After her family endured the tragedy of believing they had lost her, the Palestinian Center for the Missing and Forcibly Disappeared revealed that the case of detainee Bisan Fadl Mohammed Fayad is a stark example of the suffering caused by Israel’s policy of enforced disappearance amid its ongoing war on the Gaza Strip for more than 22 months.
The center explained that it had followed the details announced by Fayad’s family, who, on January 7, 2024, received heartbreaking news of their daughter’s alleged “death.” They were handed a body said to be hers, along with her clothing and official identification documents.
The family lived with this grief for more than a year, torn between mourning and loss, before discovering that the truth was even harsher than they had imagined. According to the statement, on March 21, 2025, the family received a phone call confirming that Bisan was still alive inside Israeli prisons. Since that date, the family has embarked on an exhausting journey in search of the truth, reaching out to various institutions and organizations concerned with the issue of prisoners and the missing.
According to the family, it was confirmed on the morning of Sunday, August 17, 2025, that Bisan is indeed alive but suffering from a critical health condition after a spinal injury that caused partial paralysis.
The center stressed that this painful incident reflects a larger tragedy faced by thousands of Palestinians who remain missing or forcibly disappeared in Israeli prisons, where families are deprived of their basic right to know the fate of their loved ones—left suspended between despair and hope, loss and waiting.
The statement further revealed that this case exposes the Israeli army’s manipulation of corpses, which are returned without accurate identification, often accompanied only by personal documents, while the remains are in advanced states of decomposition that make recognition impossible. This is exacerbated by the limited forensic capabilities available to the Ministry of Health in Gaza for precise identification.
The center demanded the immediate disclosure of Bisan Fayad’s true medical condition, as well as the identity of the woman whose body was handed to her family and buried in Gaza under her name.
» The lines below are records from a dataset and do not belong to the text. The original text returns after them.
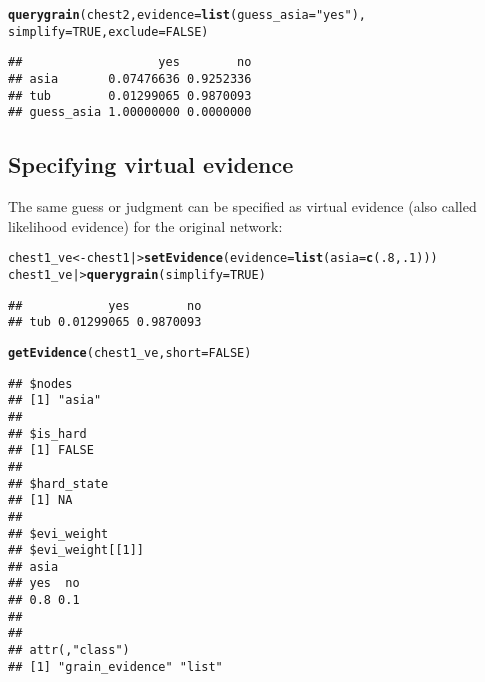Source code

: \documentclass[10pt]{article}\usepackage[]{graphicx}\usepackage[]{xcolor}
\makeatletter
\newcommand{\hlnum}[1]{\textcolor[rgb]{0.686,0.059,0.569}{#1}}%
\newcommand{\hlstr}[1]{\textcolor[rgb]{0.192,0.494,0.8}{#1}}%
\newcommand{\hlstd}[1]{\textcolor[rgb]{0.345,0.345,0.345}{#1}}%
\newcommand{\hlkwb}[1]{\textcolor[rgb]{0.69,0.353,0.396}{#1}}%
\newcommand{\hlkwc}[1]{\textcolor[rgb]{0.333,0.667,0.333}{#1}}%
\newcommand{\hlkwd}[1]{\textcolor[rgb]{0.737,0.353,0.396}{\textbf{#1}}}%
\newenvironment{kframe}{%
 \def\at@end@of@kframe{}%
 \ifinner\ifhmode%
  \def\at@end@of@kframe{\end{minipage}}%
  \begin{minipage}{\columnwidth}%
 \fi\fi%
 \def\FrameCommand##1{\hskip\@totalleftmargin \hskip-\fboxsep
 \colorbox{shadecolor}{##1}\hskip-\fboxsep
     \hskip-\linewidth \hskip-\@totalleftmargin \hskip\columnwidth}%
 \MakeFramed {\advance\hsize-\width
   \@totalleftmargin\z@ \linewidth\hsize
   \@setminipage}}%
 {\par\unskip\endMakeFramed%
 \at@end@of@kframe}
\newenvironment{knitrout}{}{} %
\makeatother
\begin{document}
\begin{knitrout}
\color{fgcolor}\begin{kframe}
\begin{alltt}
\hlkwd{querygrain}\hlstd{(chest2,} \hlkwc{evidence}\hlstd{=}\hlkwd{list}\hlstd{(}\hlkwc{guess_asia}\hlstd{=}\hlstr{"yes"}\hlstd{),}
           \hlkwc{simplify}\hlstd{=}\hlnum{TRUE}\hlstd{,} \hlkwc{exclude} \hlstd{=} \hlnum{FALSE}\hlstd{)}
\end{alltt}
\begin{verbatim}
##                   yes        no
## asia       0.07476636 0.9252336
## tub        0.01299065 0.9870093
## guess_asia 1.00000000 0.0000000
\end{verbatim}
\end{kframe}
\end{knitrout}

\subsection{Specifying virtual evidence}
\label{sec:spec-virt-evid}

The same guess or judgment can be specified as virtual evidence
(also called likelihood evidence) for the original network:

\begin{knitrout}
\color{fgcolor}\begin{kframe}
\begin{alltt}
\hlstd{chest1_ve} \hlkwb{<-} \hlstd{chest1 |>} \hlkwd{setEvidence}\hlstd{(}\hlkwc{evidence}\hlstd{=}\hlkwd{list}\hlstd{(}\hlkwc{asia}\hlstd{=}\hlkwd{c}\hlstd{(}\hlnum{.8}\hlstd{,} \hlnum{.1}\hlstd{)))}
\hlstd{chest1_ve |>} \hlkwd{querygrain}\hlstd{(}\hlkwc{simplify} \hlstd{=} \hlnum{TRUE}\hlstd{)}
\end{alltt}
\begin{verbatim}
##            yes        no
## tub 0.01299065 0.9870093
\end{verbatim}
\begin{alltt}
\hlkwd{getEvidence}\hlstd{(chest1_ve,} \hlkwc{short}\hlstd{=}\hlnum{FALSE}\hlstd{)}
\end{alltt}
\begin{verbatim}
## $nodes
## [1] "asia"
## 
## $is_hard
## [1] FALSE
## 
## $hard_state
## [1] NA
## 
## $evi_weight
## $evi_weight[[1]]
## asia
## yes  no 
## 0.8 0.1 
## 
## 
## attr(,"class")
## [1] "grain_evidence" "list"
\end{verbatim}
\end{kframe}
\end{knitrout}
\end{document}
It emphasized that this is a double crime: not only are detainees denied their rights, but enforced disappearance is also practiced, preventing families from knowing the truth.
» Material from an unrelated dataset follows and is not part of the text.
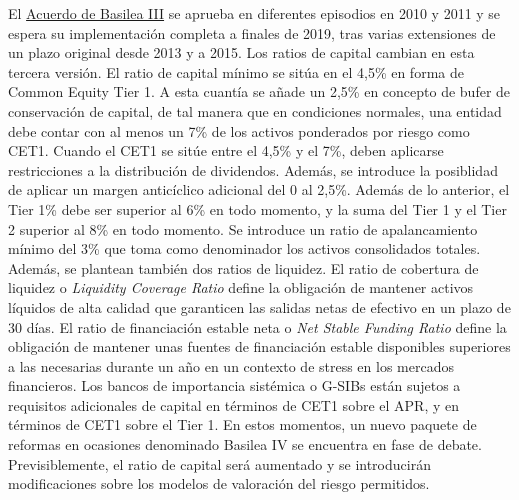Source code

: \documentclass{nuevotema}
\begin{document}
El \underline{Acuerdo de Basilea III} se aprueba en diferentes episodios en 2010 y 2011 y se espera su implementación completa a finales de 2019, tras varias extensiones de un plazo original desde 2013 y a 2015. Los ratios de capital cambian en esta tercera versión. El ratio de capital mínimo se sitúa en el 4,5\% en forma de Common Equity Tier 1. A esta cuantía se añade un 2,5\% en concepto de bufer de conservación de capital, de tal manera que en condiciones normales, una entidad debe contar con al menos un 7\% de los activos ponderados por riesgo como CET1. Cuando el CET1 se sitúe entre el 4,5\% y el 7\%, deben aplicarse restricciones a la distribución de dividendos. Además, se introduce la posiblidad de aplicar un margen anticíclico adicional del 0 al 2,5\%. Además de lo anterior, el Tier 1\% debe ser superior al 6\% en todo momento, y la suma del Tier 1 y el Tier 2 superior al 8\% en todo momento. Se introduce un ratio de apalancamiento mínimo del 3\% que toma como denominador los activos consolidados totales. Además, se plantean también dos ratios de liquidez. El ratio de cobertura de liquidez o \textit{Liquidity Coverage Ratio} define la obligación de mantener activos líquidos de alta calidad que garanticen las salidas netas de efectivo en un plazo de 30 días. El ratio de financiación estable neta o \textit{Net Stable Funding Ratio} define la obligación de mantener unas fuentes de financiación estable disponibles superiores a las necesarias durante un año en un contexto de stress en los mercados financieros. Los bancos de importancia sistémica o G-SIBs están sujetos a requisitos adicionales de capital en términos de CET1 sobre el APR, y en términos de CET1 sobre el Tier 1. En estos momentos, un nuevo paquete de reformas en ocasiones denominado Basilea IV se encuentra en fase de debate. Previsiblemente, el ratio de capital será aumentado y se introducirán modificaciones sobre los modelos de valoración del riesgo permitidos.
\end{document}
The center stressed that Bisan Fayad’s case is not an isolated incident but part of a recurring pattern of suffering that requires urgent and decisive intervention. It pointed out that Israel continues to hold hundreds of detainees from Gaza in undisclosed conditions, with information indicating that dozens remain unaccounted for—whether alive or dead.
In conclusion, the center called on the international community, human rights organizations, the International Committee of the Red Cross, and the UN Committee on Enforced Disappearances to take immediate action to uncover the fate of all the missing and forcibly disappeared, ensure that families are informed about their relatives’ health and detention conditions, and work to end this ongoing crime against them.